Autore di un team di ricercatori della California-based non-profit Autoimmunity Research Foundation, il documento continua a sottolineare che i biologi molecolari hanno a lungo conosciuto che la forma di vitamina D derivata dal cibo e integratori, 25-idrossivitamina D (25-D), è un secosteroide piuttosto che una vitamina. Come i farmaci corticosteroidi, la vitamina D può fornire sollievo a breve termine abbassando l’infiammazione, ma può esacerbare i sintomi della malattia a lungo termine.
Le intuizioni sono basate sulla ricerca molecolare che mostra che 25-D inattiva piuttosto che attivare il suo recettore nativo – il recettore nucleare della vitamina D o VDR. Una volta associato solo con il metabolismo del calcio, il VDR è ora noto per trascrivere almeno 913 geni e in gran parte controllare la risposta immunitaria innata esprimendo la maggior parte dei peptidi antimicrobici del corpo, antimicrobici naturali che bersaglio batteri.
Scritto sotto la guida del professor Trevor Marshall della Murdoch University, Australia occidentale, il documento sostiene che le azioni di 25-D deve essere considerato alla luce della recente ricerca sul microbioma umano. Tale ricerca mostra che i batteri sono molto più pervasivi di quanto si pensasse in precedenza – si stima che il 90% delle cellule del corpo non sia umano – aumentando la probabilità che le malattie autoimmuni siano causate da agenti patogeni persistenti, molti dei quali devono ancora essere nominati o avere il loro DNA caratterizzato.
Marshall e team spiegano che disattivando il VDR e successivamente la risposta immunitaria, 25-D abbassa l’infiammazione causata da molti di questi batteri, ma permette loro di diffondersi più facilmente a lungo termine. Essi delineano come il danno a lungo termine causato da alti livelli di 25-D è stato mancato perché i batteri implicati nella malattia autoimmune crescono molto lentamente. Per esempio, una maggiore incidenza di lesioni cerebrali, allergie e atopia in risposta all’integrazione di vitamina D è stata notata solo dopo decenni di integrazione con il secosteroide.

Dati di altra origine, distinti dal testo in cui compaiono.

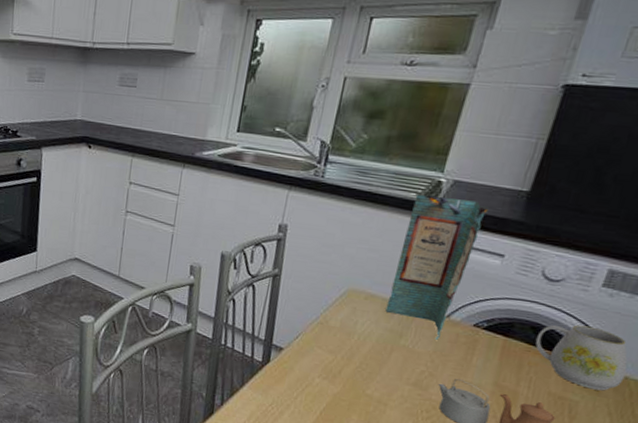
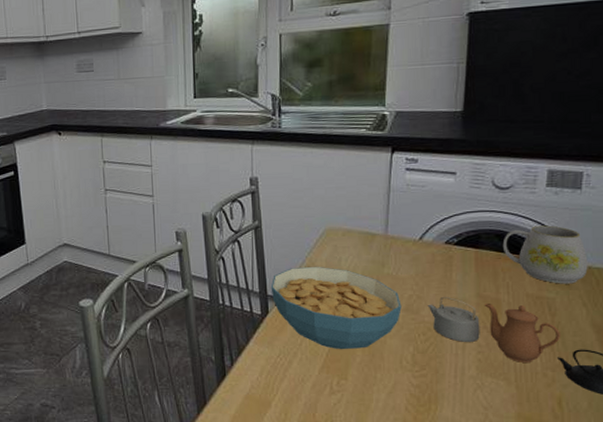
cereal bowl: none [276,322,411,414] -> present [270,266,402,350]
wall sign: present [385,194,488,340] -> none [363,127,432,263]

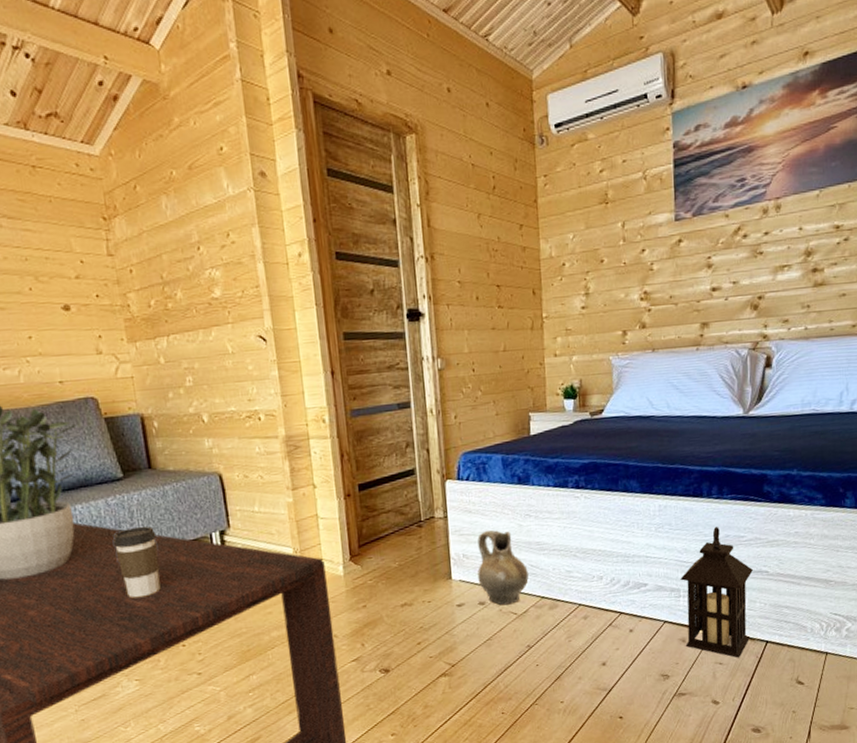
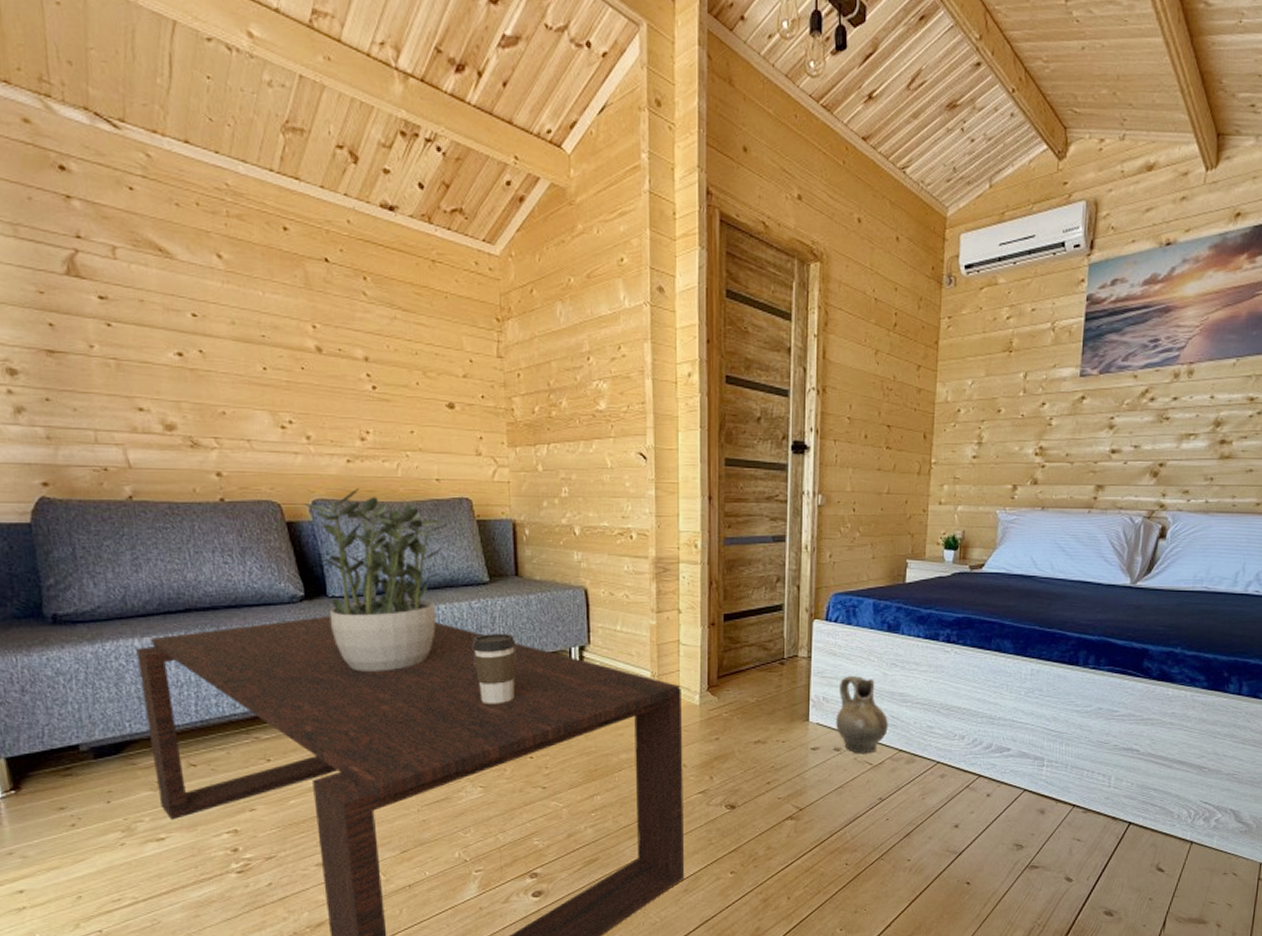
lantern: present [680,526,754,658] -> none [1043,697,1124,837]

Inoltre, bassi livelli di 25-D sono spesso notati in pazienti con malattie autoimmuni, portando a un consenso attuale che una carenza del secosteroide può contribuire al processo della malattia autoimmune. Tuttavia, Marshall e il team spiegano che questi bassi livelli di 25-D sono un risultato, piuttosto che una causa, del processo di malattia. Infatti, la ricerca di Marshall mostra che nella malattia autoimmune, i livelli di 25-D sono naturalmente down-regolati in risposta alla disregolazione del VDR dagli agenti patogeni cronici. In tali circostanze, l’integrazione con vitamina D extra non è solo controproducente ma dannosa, poiché rallenta la capacità del sistema immunitario di affrontare tali batteri.

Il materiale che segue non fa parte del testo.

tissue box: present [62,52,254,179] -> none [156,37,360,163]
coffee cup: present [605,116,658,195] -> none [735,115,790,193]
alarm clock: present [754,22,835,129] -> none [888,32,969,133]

Il team sottolinea l’importanza di esaminare modelli alternativi del metabolismo della vitamina D. “La vitamina D è attualmente raccomandata a dosi storicamente senza precedenti”, afferma Amy Proal, uno dei coautori dell’articolo. “Eppure, allo stesso tempo, il tasso di quasi tutte le malattie autoimmuni continua ad aumentare.”